Records from a data collection:
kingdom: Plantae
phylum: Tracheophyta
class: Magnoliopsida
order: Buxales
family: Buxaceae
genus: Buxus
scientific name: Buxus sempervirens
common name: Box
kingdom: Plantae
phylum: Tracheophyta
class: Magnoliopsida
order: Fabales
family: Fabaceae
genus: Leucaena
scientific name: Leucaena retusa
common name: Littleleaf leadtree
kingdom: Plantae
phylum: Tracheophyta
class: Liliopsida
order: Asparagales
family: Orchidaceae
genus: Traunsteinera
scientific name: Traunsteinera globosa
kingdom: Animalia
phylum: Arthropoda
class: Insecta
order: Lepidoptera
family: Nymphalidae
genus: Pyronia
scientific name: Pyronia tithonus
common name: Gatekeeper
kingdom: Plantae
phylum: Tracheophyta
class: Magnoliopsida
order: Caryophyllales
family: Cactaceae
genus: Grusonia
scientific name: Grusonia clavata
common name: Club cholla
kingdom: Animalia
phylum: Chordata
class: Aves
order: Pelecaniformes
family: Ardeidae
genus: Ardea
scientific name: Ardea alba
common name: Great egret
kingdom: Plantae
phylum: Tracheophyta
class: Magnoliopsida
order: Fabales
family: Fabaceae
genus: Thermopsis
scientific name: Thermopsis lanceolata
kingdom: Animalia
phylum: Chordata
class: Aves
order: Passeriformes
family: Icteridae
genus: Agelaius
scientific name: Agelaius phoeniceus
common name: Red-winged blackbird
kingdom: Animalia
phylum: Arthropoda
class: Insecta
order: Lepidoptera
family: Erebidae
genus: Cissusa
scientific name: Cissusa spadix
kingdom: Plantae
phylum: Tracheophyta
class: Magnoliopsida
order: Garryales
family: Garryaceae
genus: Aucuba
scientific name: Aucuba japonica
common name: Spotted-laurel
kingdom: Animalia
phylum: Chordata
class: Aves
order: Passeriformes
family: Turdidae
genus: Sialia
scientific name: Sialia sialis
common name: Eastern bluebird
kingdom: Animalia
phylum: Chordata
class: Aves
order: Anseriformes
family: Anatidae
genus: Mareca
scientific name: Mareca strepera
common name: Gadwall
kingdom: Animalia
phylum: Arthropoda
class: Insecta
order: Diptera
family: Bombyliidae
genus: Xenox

*WRITTEN EXERCISE*
Copy the lines above word for word, covering all of the material.

*TASK RESPONSE*
kingdom: Plantae
phylum: Tracheophyta
class: Magnoliopsida
order: Buxales
family: Buxaceae
genus: Buxus
scientific name: Buxus sempervirens
common name: Box
kingdom: Plantae
phylum: Tracheophyta
class: Magnoliopsida
order: Fabales
family: Fabaceae
genus: Leucaena
scientific name: Leucaena retusa
common name: Littleleaf leadtree
kingdom: Plantae
phylum: Tracheophyta
class: Liliopsida
order: Asparagales
family: Orchidaceae
genus: Traunsteinera
scientific name: Traunsteinera globosa
kingdom: Animalia
phylum: Arthropoda
class: Insecta
order: Lepidoptera
family: Nymphalidae
genus: Pyronia
scientific name: Pyronia tithonus
common name: Gatekeeper
kingdom: Plantae
phylum: Tracheophyta
class: Magnoliopsida
order: Caryophyllales
family: Cactaceae
genus: Grusonia
scientific name: Grusonia clavata
common name: Club cholla
kingdom: Animalia
phylum: Chordata
class: Aves
order: Pelecaniformes
family: Ardeidae
genus: Ardea
scientific name: Ardea alba
common name: Great egret
kingdom: Plantae
phylum: Tracheophyta
class: Magnoliopsida
order: Fabales
family: Fabaceae
genus: Thermopsis
scientific name: Thermopsis lanceolata
kingdom: Animalia
phylum: Chordata
class: Aves
order: Passeriformes
family: Icteridae
genus: Agelaius
scientific name: Agelaius phoeniceus
common name: Red-winged blackbird
kingdom: Animalia
phylum: Arthropoda
class: Insecta
order: Lepidoptera
family: Erebidae
genus: Cissusa
scientific name: Cissusa spadix
kingdom: Plantae
phylum: Tracheophyta
class: Magnoliopsida
order: Garryales
family: Garryaceae
genus: Aucuba
scientific name: Aucuba japonica
common name: Spotted-laurel
kingdom: Animalia
phylum: Chordata
class: Aves
order: Passeriformes
family: Turdidae
genus: Sialia
scientific name: Sialia sialis
common name: Eastern bluebird
kingdom: Animalia
phylum: Chordata
class: Aves
order: Anseriformes
family: Anatidae
genus: Mareca
scientific name: Mareca strepera
common name: Gadwall
kingdom: Animalia
phylum: Arthropoda
class: Insecta
order: Diptera
family: Bombyliidae
genus: Xenox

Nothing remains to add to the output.